Timing of inoculation to the right developmental stage is crucial in future inoculation studies, because after the anthesis the degrading anthers within the florets can act as a source of nutrients for the fungus (Tekle et al. 2012). On the other hand, if the inoculation is done too early, the plant tissue is less developed and softer, which can make the fungal penetration easier. Young tissue is often susceptible to infections with hemibiotrophic pathogens such as Colletotrichum (Peres et al. 2005). Because ‘VIR7766’ reached anthesis later than ‘BOR31’, the oat genotypes were point inoculated on different days with two weeks interval in the 1st experiment, which may have led to small environmental differences during the infection for the two genotypes. Therefore, the 2nd experiment was planted so that we were able to select and inoculate both genotypes at anthesis on the same day, which gave clearly less variable results for the F. graminearum biomass. Large deviations from the mean of the relative amounts of F. graminearum in plant and fresh weight reductions suggest that an adequate number of replications is also important for the reliability in point inoculations.

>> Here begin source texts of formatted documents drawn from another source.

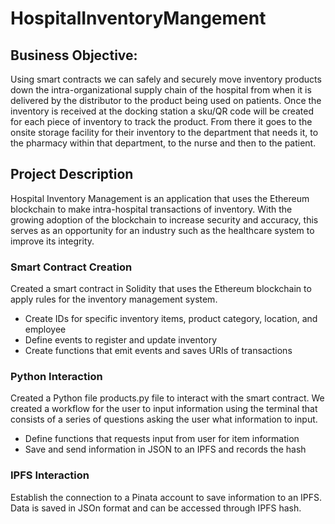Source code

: # HospitalInventoryMangement

## Business Objective: 

Using smart contracts we can safely and securely move inventory products down the intra-organizational supply chain of the hospital from when it is delivered by the distributor to the product being used on patients. Once the inventory is received at the docking station a sku/QR code will be created for each piece of inventory to track the product. From there it goes to the onsite storage facility for their inventory to the department that needs it, to the pharmacy within that department, to the nurse and then to the patient. 

## Project Description

Hospital Inventory Management is an application that uses the Ethereum blockchain to make intra-hospital transactions of inventory. With the growing adoption of the blockchain to increase security and accuracy, this serves as an opportunity for an industry such as the healthcare system to improve its integrity. 

### Smart Contract Creation

Created a smart contract in Solidity that uses the Ethereum blockchain to apply rules for the inventory management system.
* Create IDs for specific inventory items, product category, location, and employee
* Define events to register and update inventory
* Create functions that emit events and saves URIs of transactions

### Python Interaction

Created a Python file products.py file to interact with the smart contract. We created a workflow for the user to input information using the terminal that consists of a series of questions asking the user what information to input. 
* Define functions that requests input from user for item information
* Save and send information in JSON to an IPFS and records the hash

### IPFS Interaction

Establish the connection to a Pinata account to save information to an IPFS. Data is saved in JSOn format and can be accessed through IPFS hash.
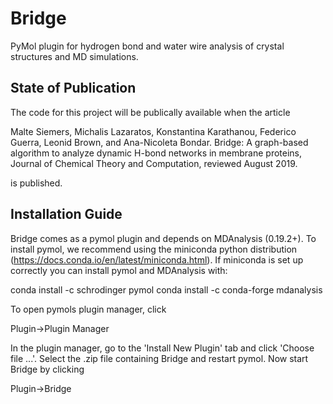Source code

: # Bridge
PyMol plugin for hydrogen bond and water wire analysis of crystal structures and MD simulations.

## State of Publication
The code for this project will be publically available when the article

Malte Siemers, Michalis Lazaratos, Konstantina Karathanou,
Federico Guerra, Leonid Brown, and Ana-Nicoleta Bondar. 
Bridge: A graph-based algorithm to analyze dynamic H-bond networks 
in membrane proteins, Journal of Chemical Theory and Computation, reviewed August 2019.

is published.

## Installation Guide

Bridge comes as a pymol plugin and depends on MDAnalysis (0.19.2+). 
To install pymol, we recommend using the miniconda python distribution 
(https://docs.conda.io/en/latest/miniconda.html). If miniconda is set up 
correctly you can install pymol and  MDAnalysis with:

conda install -c schrodinger pymol
conda install -c conda-forge mdanalysis

To open pymols plugin manager, click

Plugin->Plugin Manager

In the plugin manager, go to the 'Install New Plugin' tab and click 
'Choose file ...'. Select the .zip file containing Bridge and restart
pymol. Now start Bridge by clicking

Plugin->Bridge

The point inoculations could also be used for testing the aggressiveness of different Fusarium isolates and comparisons of oat responses to these; since this method ensures that the spores of the fungus reach the susceptible inner parts of the floret. The contrasting responses of some oat genotypes to incidence of infected kernels, mycotoxin accumulation and germination capacity in inoculated field studies (Tekle et al. 2018, Hautsalo et al. 2020) suggest that the quantitative resistance in oats may be a combination of the effects of several (minor) factors and their interactions that are yet unknown to us. Considering that the resistance response of an oat genotype is a sum of several mechanisms acting simultaneously, methods for studying each of the contributing mechanisms separately are needed.